■ ABOUT THIS TASK: Exactly and only the lines from the first entry through the line with "pinky pip: (79, 138)" should be copied, both ends included, with no pictures.

Excerpts from a dataset:
··········

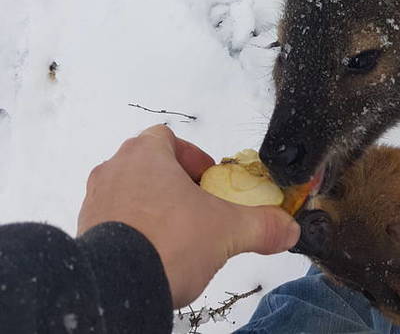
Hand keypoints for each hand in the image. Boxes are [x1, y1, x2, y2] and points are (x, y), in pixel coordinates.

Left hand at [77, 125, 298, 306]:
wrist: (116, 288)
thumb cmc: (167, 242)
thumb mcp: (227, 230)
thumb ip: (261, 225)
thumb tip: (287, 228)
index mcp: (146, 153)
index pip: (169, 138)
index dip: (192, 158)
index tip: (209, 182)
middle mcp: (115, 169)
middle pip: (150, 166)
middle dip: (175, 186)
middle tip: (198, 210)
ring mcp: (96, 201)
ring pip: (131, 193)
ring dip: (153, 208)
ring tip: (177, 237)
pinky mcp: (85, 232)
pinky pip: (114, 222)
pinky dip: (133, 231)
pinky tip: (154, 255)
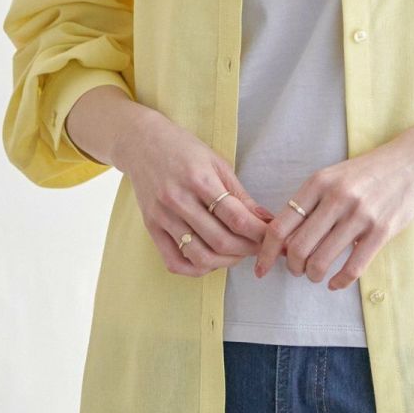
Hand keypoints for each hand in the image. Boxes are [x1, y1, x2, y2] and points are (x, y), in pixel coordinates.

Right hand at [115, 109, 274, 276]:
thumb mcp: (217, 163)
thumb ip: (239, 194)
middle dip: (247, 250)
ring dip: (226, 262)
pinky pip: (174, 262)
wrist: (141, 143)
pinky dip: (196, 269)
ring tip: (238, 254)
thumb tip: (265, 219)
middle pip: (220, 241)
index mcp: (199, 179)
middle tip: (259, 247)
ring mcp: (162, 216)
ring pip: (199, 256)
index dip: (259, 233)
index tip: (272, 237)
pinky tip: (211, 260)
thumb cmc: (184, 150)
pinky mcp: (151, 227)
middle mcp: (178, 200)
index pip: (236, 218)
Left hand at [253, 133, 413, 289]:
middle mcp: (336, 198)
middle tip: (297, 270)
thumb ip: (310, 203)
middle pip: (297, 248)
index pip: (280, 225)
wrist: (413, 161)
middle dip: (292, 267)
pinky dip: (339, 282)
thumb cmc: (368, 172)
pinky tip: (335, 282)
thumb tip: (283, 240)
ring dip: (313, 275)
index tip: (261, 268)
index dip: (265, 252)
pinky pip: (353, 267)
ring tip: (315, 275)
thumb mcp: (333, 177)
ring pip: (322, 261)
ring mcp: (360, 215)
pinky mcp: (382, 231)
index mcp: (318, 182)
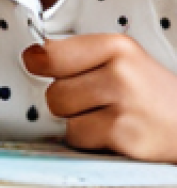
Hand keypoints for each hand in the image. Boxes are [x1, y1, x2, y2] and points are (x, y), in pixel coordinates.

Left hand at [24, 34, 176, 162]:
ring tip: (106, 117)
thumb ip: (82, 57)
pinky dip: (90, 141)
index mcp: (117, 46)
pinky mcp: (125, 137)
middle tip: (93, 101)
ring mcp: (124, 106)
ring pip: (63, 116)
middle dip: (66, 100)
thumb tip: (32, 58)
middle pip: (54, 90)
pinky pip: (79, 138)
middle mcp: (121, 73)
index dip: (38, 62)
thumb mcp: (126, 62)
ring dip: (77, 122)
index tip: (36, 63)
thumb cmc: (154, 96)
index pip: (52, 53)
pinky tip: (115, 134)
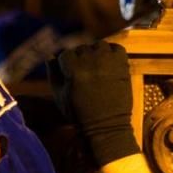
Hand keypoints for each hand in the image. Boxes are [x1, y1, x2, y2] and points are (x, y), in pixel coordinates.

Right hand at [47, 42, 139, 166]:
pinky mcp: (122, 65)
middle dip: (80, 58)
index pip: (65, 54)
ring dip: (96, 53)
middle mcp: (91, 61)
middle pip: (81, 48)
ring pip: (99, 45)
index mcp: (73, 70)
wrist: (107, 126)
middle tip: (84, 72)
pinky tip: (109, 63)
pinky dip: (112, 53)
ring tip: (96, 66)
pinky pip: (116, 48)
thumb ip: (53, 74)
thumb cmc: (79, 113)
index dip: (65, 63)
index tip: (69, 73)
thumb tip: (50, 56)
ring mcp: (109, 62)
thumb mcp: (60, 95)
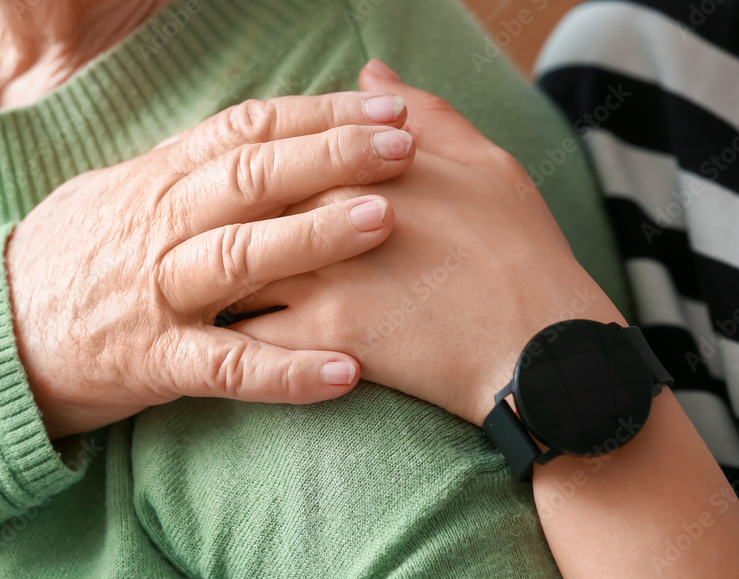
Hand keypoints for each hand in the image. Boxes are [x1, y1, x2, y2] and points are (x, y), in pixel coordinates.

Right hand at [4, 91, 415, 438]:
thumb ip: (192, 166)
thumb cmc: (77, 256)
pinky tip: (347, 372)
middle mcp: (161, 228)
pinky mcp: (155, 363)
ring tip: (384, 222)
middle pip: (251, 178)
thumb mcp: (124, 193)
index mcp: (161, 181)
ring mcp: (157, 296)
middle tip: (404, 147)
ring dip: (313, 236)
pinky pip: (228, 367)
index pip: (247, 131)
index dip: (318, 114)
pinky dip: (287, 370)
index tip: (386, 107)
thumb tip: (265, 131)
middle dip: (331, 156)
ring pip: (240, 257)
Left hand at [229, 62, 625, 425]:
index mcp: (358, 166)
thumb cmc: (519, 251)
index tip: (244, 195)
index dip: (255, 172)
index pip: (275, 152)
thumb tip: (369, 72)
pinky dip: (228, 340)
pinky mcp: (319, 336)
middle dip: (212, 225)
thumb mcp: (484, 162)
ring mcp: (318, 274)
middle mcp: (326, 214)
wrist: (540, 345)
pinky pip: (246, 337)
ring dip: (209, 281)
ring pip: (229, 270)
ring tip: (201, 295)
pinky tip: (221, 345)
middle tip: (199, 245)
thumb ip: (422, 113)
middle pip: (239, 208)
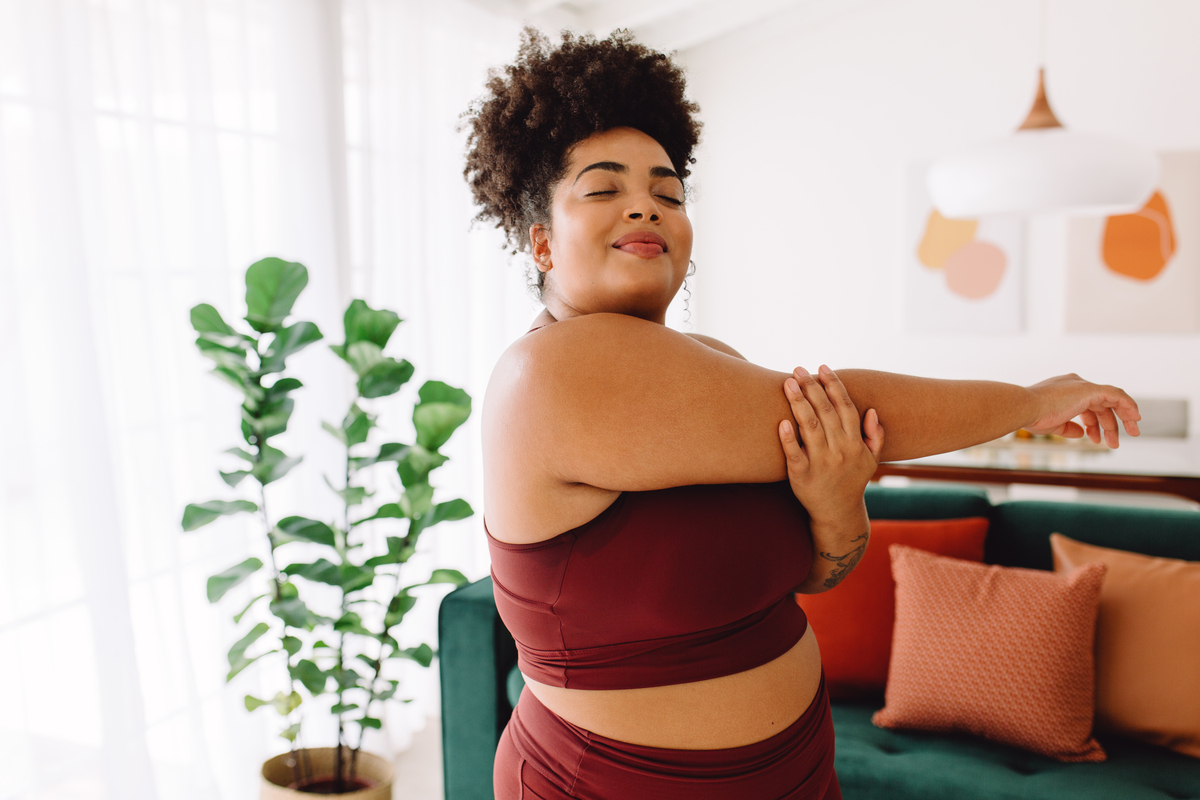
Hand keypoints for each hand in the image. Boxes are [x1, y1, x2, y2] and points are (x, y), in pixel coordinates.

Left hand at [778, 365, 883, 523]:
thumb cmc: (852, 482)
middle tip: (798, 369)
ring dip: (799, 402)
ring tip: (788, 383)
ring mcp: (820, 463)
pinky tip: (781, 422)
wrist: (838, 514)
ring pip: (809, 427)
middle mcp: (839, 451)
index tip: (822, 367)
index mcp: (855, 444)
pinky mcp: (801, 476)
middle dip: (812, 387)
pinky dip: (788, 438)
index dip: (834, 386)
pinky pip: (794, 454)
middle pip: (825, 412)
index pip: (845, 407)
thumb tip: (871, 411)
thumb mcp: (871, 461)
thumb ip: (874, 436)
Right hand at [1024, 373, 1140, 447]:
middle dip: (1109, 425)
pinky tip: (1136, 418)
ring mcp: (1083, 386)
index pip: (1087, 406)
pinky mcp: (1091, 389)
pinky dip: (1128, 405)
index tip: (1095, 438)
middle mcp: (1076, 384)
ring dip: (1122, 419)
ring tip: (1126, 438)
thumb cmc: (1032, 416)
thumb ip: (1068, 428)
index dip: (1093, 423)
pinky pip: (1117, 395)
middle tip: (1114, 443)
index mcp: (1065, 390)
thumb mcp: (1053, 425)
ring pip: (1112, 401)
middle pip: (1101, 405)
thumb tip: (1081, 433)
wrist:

··········

■ RESULT BELOW:
Hand keypoints for each hand in the image. Boxes are [x1, y1, x2, y2] and points are (x, y), in pixel coordinates.

Left hand at [77, 125, 298, 306]:
wrist: (116, 288)
thumb cmc: (167, 242)
thumb mcp: (227, 230)
thumb ip: (261, 225)
thumb tip: (287, 228)
index mcp: (146, 153)
index pip: (169, 138)
index dip: (192, 158)
index tip: (209, 182)
middle mcp: (115, 169)
middle pip: (150, 166)
middle dip: (175, 186)
middle tip: (198, 210)
ring mcp: (96, 201)
ring pip: (131, 193)
ring dip: (153, 208)
ring tip: (177, 237)
pinky mcp: (85, 232)
pinky pip: (114, 222)
pinky dip: (133, 231)
pinky tip: (154, 255)
Hand keypoints for each hand in the image. Boxes are [x1, y1, x2, y2] and points are (x, y), in pixel coordinates.

Right hand at [115, 109, 274, 276]:
thumb mcp: (217, 163)
thumb ip: (239, 194)
middle dip: (247, 250)
ring dip: (226, 262)
pinky pip: (174, 262)
wrist: (141, 143)
pinky dip: (196, 269)
ring tip: (238, 254)
thumb tip: (265, 219)
middle pip: (220, 241)
index mcp: (199, 179)
middle tip: (259, 247)
ring mcp: (162, 216)
ring pip: (199, 256)
index dip: (259, 233)
index tip: (272, 237)
pinky tip: (211, 260)
thumb cmc: (184, 150)
pinky mcp: (151, 227)
middle mcp: (178, 200)
index pip: (236, 218)
Left hand at [253, 133, 413, 289]:
middle mcp: (336, 198)
middle tip: (297, 270)
thumb ip: (310, 203)
middle pip: (297, 248)
index pip: (280, 225)
wrist: (413, 161)
middle dip: (292, 267)
pinky dip: (339, 282)
thumb cmc: (368, 172)
pinky tip: (335, 282)
thumb tip: (283, 240)
ring dip: (313, 275)
index tip: (261, 268)
index dip: (265, 252)
pinky pip: (353, 267)
ring tip: (315, 275)
thumb mcp: (333, 177)
ring pip: (322, 261)
ring mcp: (360, 215)
pinky mcp: (382, 231)
index mcp: (318, 182)
Hand keypoints for each hand in the image. Boxes are [x1, y1, x2, y2] and points are (x, y), in pixel coordinates.

Left hand at [24, 34, 176, 162]:
ring tip: (106, 117)
thumb ip: (82, 57)
pinky dip: (90, 141)
index mcp: (117, 46)
pinky mcp: (125, 137)
middle tip: (93, 101)
ring mcp: (124, 106)
ring pip: (63, 116)
middle dip: (66, 100)
thumb tip: (32, 58)
middle pip: (54, 90)
pinky pip: (79, 138)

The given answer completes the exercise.